Basta parlare di “diritti dei bambini” riferendosi ad un
ammasso di cellule, quando non siamo nemmeno in grado di dare la corretta
assistenza a chi quell’ammasso di cellule lo porta in grembo; sempre pronti a
scagliare la prima pietra.
I “diritti dei bambini” passano direttamente attraverso il
benessere fisico e mentale della donna che li cresce in sé o che decide di
accoglierli seguendo strade alternative per la maternità; una donna sostenuta,
accolta, seguita in ogni fase della SUA PERSONALISSIMA scelta di maternità è
una donna che può agire con consapevolezza e serenità, una donna che non si
sente giudicata, una donna libera.
Mentre troppo spesso le donne si ritrovano sole ed
abbandonate in questo percorso, che sia una maternità cercata, voluta e
arrivata senza difficoltà oppure no, che sia una scelta di maternità oppure di
interruzione di una vita per millemila motivi che non sta a noi giudicare.
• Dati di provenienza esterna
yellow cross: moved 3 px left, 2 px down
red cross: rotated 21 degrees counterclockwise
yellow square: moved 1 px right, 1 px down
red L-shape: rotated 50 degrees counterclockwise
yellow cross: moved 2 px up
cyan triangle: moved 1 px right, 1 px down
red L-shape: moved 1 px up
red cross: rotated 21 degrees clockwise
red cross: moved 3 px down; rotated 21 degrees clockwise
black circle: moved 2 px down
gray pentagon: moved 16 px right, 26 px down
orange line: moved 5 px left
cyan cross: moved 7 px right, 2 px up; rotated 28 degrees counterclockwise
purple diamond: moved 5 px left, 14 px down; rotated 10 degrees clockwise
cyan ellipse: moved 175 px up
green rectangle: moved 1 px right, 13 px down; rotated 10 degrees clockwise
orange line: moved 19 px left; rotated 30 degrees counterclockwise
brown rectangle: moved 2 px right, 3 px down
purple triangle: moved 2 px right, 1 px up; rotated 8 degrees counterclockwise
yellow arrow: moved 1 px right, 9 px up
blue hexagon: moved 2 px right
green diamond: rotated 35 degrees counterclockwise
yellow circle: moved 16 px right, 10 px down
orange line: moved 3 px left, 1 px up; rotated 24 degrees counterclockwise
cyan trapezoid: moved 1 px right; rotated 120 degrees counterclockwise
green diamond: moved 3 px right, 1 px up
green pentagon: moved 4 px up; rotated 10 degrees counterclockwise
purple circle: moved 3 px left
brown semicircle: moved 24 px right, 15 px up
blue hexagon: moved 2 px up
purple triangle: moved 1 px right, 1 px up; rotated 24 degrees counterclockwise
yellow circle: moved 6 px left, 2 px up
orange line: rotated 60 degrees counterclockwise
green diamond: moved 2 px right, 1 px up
La storia di Giulia e Maria è un estremo, ma è successo. E
adesso chi seguirà il loro percorso? Chi darà loro il giusto sostegno? Chi le
aiuterà ad uscire da questo abisso in cui
un errore umano terribile le ha gettate?
Ancora una volta la sensazione amara è quella di sentire la
condanna della società anziché la
comprensione, che ancora una volta tocchi a noi donne subire il giudizio anche
quando si tratta di temi etici e al tempo stesso personalissimi.
E finché lasceremo queste questioni soggette al libero
arbitrio, difficilmente riusciremo a fare grandi progressi.